Day 3: Tame It! Taming Our Hands
“Let the favor of the Lord our God be upon us, and establish the work of our hands upon us; yes, establish the work of our hands!” (Psalm 90:17, ESV).
The Bible says a lot about our hands and how we use them. And I mean a lot. Just look at the book of Proverbs and you’ll see so many passages that speak just about our hands. But I think the best way to understand how God wants us to tame our hands is to simply look at how Jesus used His. It shouldn’t come as a surprise to us that every single way He used them was for our good and for God’s glory.
Jesus used His hands to heal. Let’s look at this excerpt from Mark’s writing: “And He took the blind man by the hand and led him out of the village …. Then Jesus laid His hands on his eyes again; and he opened his eyes, his sight was restored, and he saw everything clearly” (Mark 8:23, 25). Though He could’ve just used His words, Jesus intentionally used His hands to heal this man. His hands showed His love and care.

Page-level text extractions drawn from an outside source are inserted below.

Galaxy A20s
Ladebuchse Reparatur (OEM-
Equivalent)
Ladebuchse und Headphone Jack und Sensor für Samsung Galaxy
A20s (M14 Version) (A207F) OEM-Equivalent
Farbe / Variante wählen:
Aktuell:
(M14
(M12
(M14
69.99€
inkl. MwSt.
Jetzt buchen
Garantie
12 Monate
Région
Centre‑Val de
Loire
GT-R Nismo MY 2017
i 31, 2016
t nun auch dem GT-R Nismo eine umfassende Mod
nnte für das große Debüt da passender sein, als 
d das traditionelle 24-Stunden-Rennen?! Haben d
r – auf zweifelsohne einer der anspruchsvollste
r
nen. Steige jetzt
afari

Jesus also used His hands to serve. In John 13, we read the story of Jesus washing the feet of His disciples (followers). I encourage you to read that story for yourself, as it teaches us so much about ourselves and about Jesus. But I want to emphasize that Jesus did this as an example for His disciples (v. 15), and said to them, “If you know these things, you are blessed if you do them” (John 13:17, NASB). Jesus wanted His followers—then and now—to use their hands to serve others just as He did.
Jesus also used His hands to bless others. In Mark’s writing, we read these beautiful words: “He took the children in His arms, placed His hands on them and blessed them” (Mark 10:16, NIV). While this doesn’t really need any further explanation, we can simply take comfort in the fact that Jesus used His hands to bless these children. He used His hands to show them His love.

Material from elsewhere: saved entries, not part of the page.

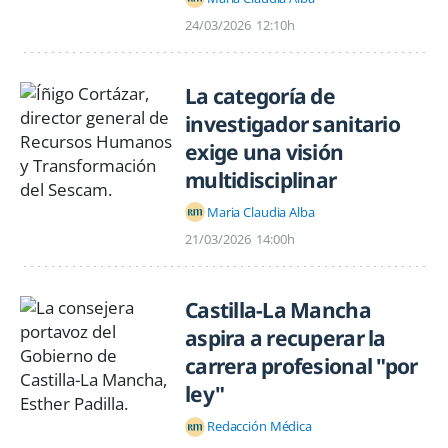
24/03/2026
12:10h
La categoría de
investigador sanitario
exige una visión
multidisciplinar
Maria Claudia Alba
21/03/2026
14:00h
Castilla-La Mancha
aspira a recuperar la
carrera profesional "por
ley"
Redacción Médica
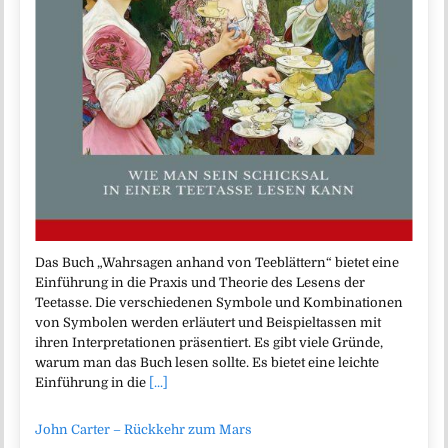
Das Buch „Wahrsagen anhand von Teeblättern“ bietet eine
Einführung in die Praxis und Theorie des Lesens der
Teetasse. Die verschiedenen Symbole und Kombinationen
von Symbolen werden erläutert und Beispieltassen mit
ihren Interpretationen präsentiert. Es gibt viele Gründe,
warum man das Buch lesen sollte. Es bietet eine leichte
Einführung in die
[...]
John Carter – Rückkehr zum Mars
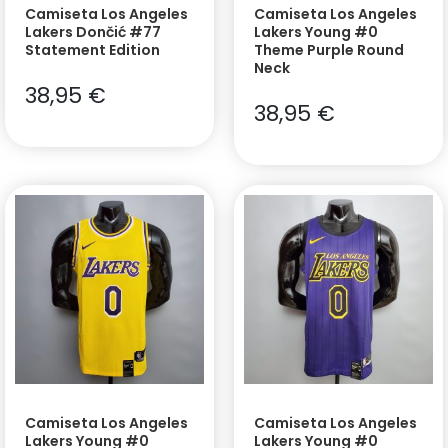
Camiseta Los Angeles
Camiseta Los Angeles
Lakers Dončić #77
Lakers Young #0
Statement Edition
Theme Purple Round
Neck
38,95
€
38,95
€
Camiseta Los Angeles
Camiseta Los Angeles
Lakers Young #0
Lakers Young #0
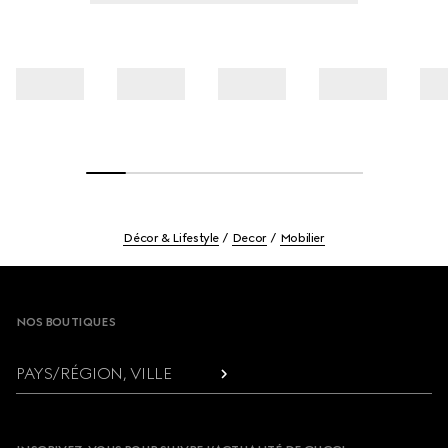
Décor & Lifestyle
Decor
Mobilier
Footer
NOS BOUTIQUES
PAYS/RÉGION, VILLE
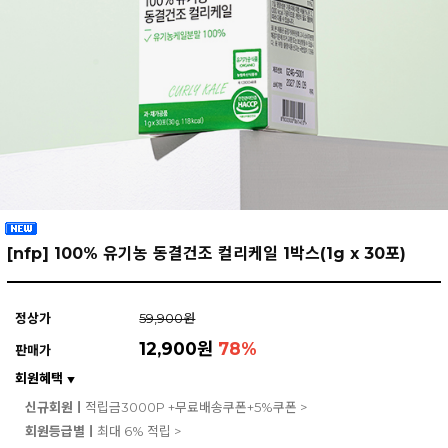
[nfp] 100% 유기농 동결건조 컬리케일 1박스(1g x 30포)
정상가
59,900원
12,900원
78
%
판매가
회원혜택
▼
신규회원ㅣ
적립금3000P +무료배송쿠폰+5%쿠폰 >
회원등급별ㅣ
최대 6% 적립 >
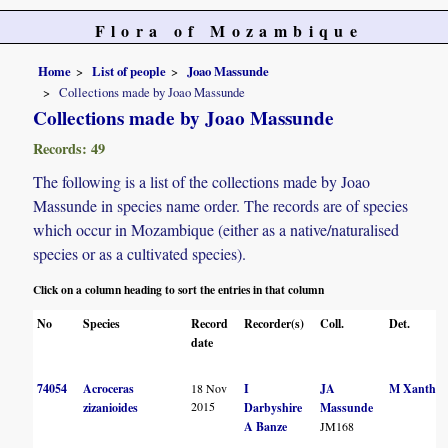
Flora of Mozambique
Home
List of people
Joao Massunde
Collections made by Joao Massunde
Collections made by Joao Massunde
Records: 49
The following is a list of the collections made by Joao
Massunde in species name order. The records are of species
which occur in Mozambique (either as a native/naturalised
species or as a cultivated species).
Click on a column heading to sort the entries in that column
No
Species
Record
Recorder(s)
Coll.
Det.
date
74054
Acroceras
18 Nov
I
JA
M Xanthos
2015
zizanioides
Darbyshire
Massunde
A Banze
JM168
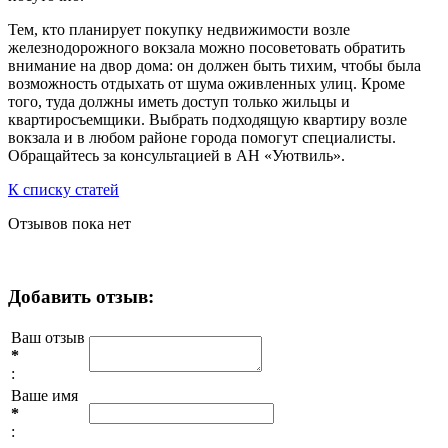
Тем, кто планирует покупку недвижимости возле
железнодорожного вокзала можно посоветовать обратить
внимание на двор дома: он должен быть тихим, чтобы была
возможность отдыхать от шума оживленных улиц. Кроме
того, туда должны иметь доступ только жильцы и
квартиросъемщики. Выбрать подходящую квартиру возле
вокзала и в любом районе города помогут специалисты.
Обращайтесь за консультацией в АН «Уютвиль».
К списку статей
Отзывов пока нет
Добавить отзыв:
Ваш отзыв
*
:
Ваше имя
*
:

After reading these examples of how the Lord Jesus used His hands, let’s reflect on how we use ours, and, more importantly, how we should use them. The words of Scripture are sufficient to help us understand what our hands are capable of. In Mark 9, Jesus said to His disciples: “The Son of Man is going to be delivered into the hands of men, and they will kill him” (v. 31). Jesus was speaking about Himself and His death on the cross; it was by people’s hands that this was accomplished. If it was true of people then, it is true of people today—this is the extent to which our hands can be used.
But God’s story is one of redemption, because He gave His Son to pay for our sins. So instead of allowing our hands to be responsible for sin, let’s follow Christ’s example and let God teach us how to use our hands: “Let the favor of the Lord our God be upon us, and establish the work of our hands” (Psalm 90:17).
We can use our hands to work: “He must labor [work], performing with his own hands what is good, so that he will have something to share with one who has need” (Ephesians 4:28, NASB). In other words, we should use our hands to be productive. That may include taking care of our home, working a job to provide for our family, or helping a friend with a project, among many other things. But in any case, we should avoid laziness and instead use our hands to work so we can honor God and help people.
We can also use our hands to bless others: “She opens her hand to the poor and reaches out her hands to the needy” (Proverbs 31:20). There are so many ways our hands can be used to bless others … writing someone a card, making someone a meal, helping someone clean their home or fix their car … and it glorifies God when we use our hands that way.
Most of all, we can use our hands to long for and lean on God: “I stretch out my hands to you; my soul thirsts for you like a parched land” (Psalm 143:6). Let’s be people who are characterized by reading God’s Word, praying to Him, and serving others. That is how we follow the example Jesus gave and use our hands for God’s glory.